Neolithic/Early Bronze Age Pit Circles and their Environs at Oakham, Rutland
By Patrick Clay

Fieldwork east of Oakham, Rutland has located evidence of prehistoric settlement, land use patterns, and ceremonial monuments. Part of this included the excavation of a cropmark site which has revealed an unusual sequence of Neolithic/Early Bronze Age pit circles and a burial area. This is complemented by a fieldwalking survey of the surrounding areas, allowing consideration of the relationship of juxtaposed flint scatters and the excavated ceremonial area.

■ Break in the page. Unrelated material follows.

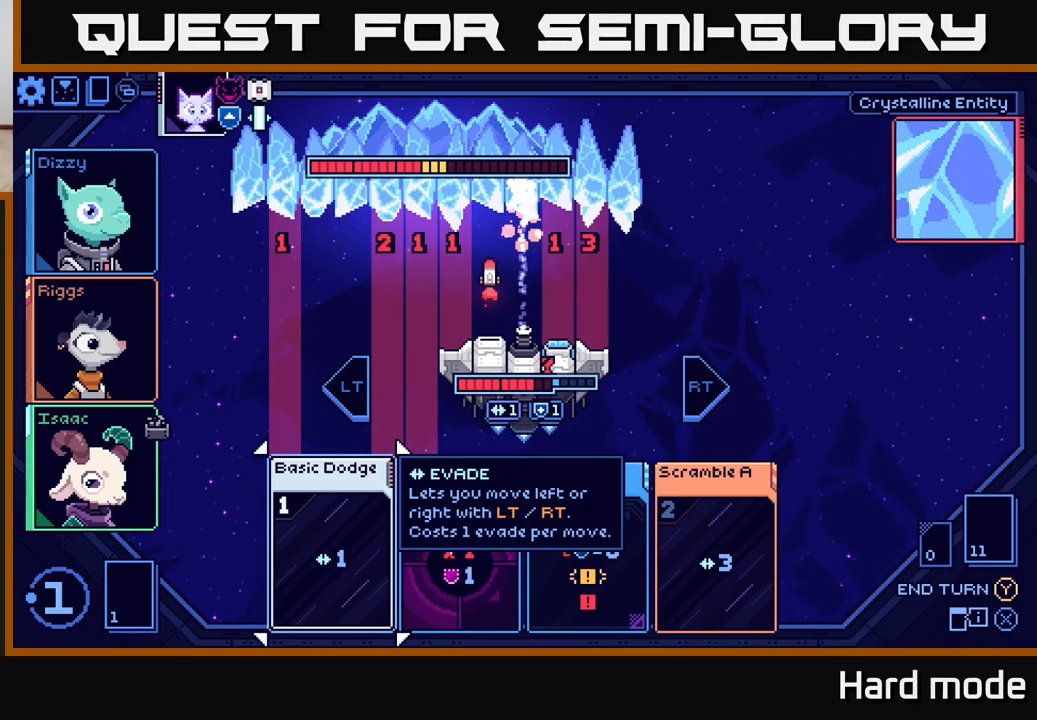
{"buttons": [], "left_stick": "right", "right_stick": "center", "events": [[417, "left_stick", "right"]]}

A Late Iron Age Mirror Burial from Latchmere Green, near Silchester, Hampshire
By
Michael Fulford and John Creighton


This paper describes the find, in 1994, of an isolated Late Iron Age burial near the oppidum of Calleva Atrebatum (Silchester). The burial consisted of the cremated remains of an adult of about 30 years together with a child of under 5 years, buried in a pottery jar of a type familiar from Calleva. The jar also contained cremated pig bone. The burial was accompanied by fragments of at least two fibulae and a very finely decorated bronze mirror, for which no close parallels are known. The burial dates to the 1st century BC, possibly before 50 BC.

A Late Iron Age Burial from Chilham Castle, near Canterbury, Kent
By Keith Parfitt

An isolated Late Iron Age burial was discovered by a metal detectorist near Chilham Castle, Kent in 1993. The cremated remains of a single, probably female, adult under 30 years old were contained in a pottery jar of 'Belgic' style. The burial was accompanied by at least two, almost identical, brooches of La Tène II Knotenfibeln type and a bronze mirror and probably dates to 70–50 BC. The mirror is simply and rather crudely decorated.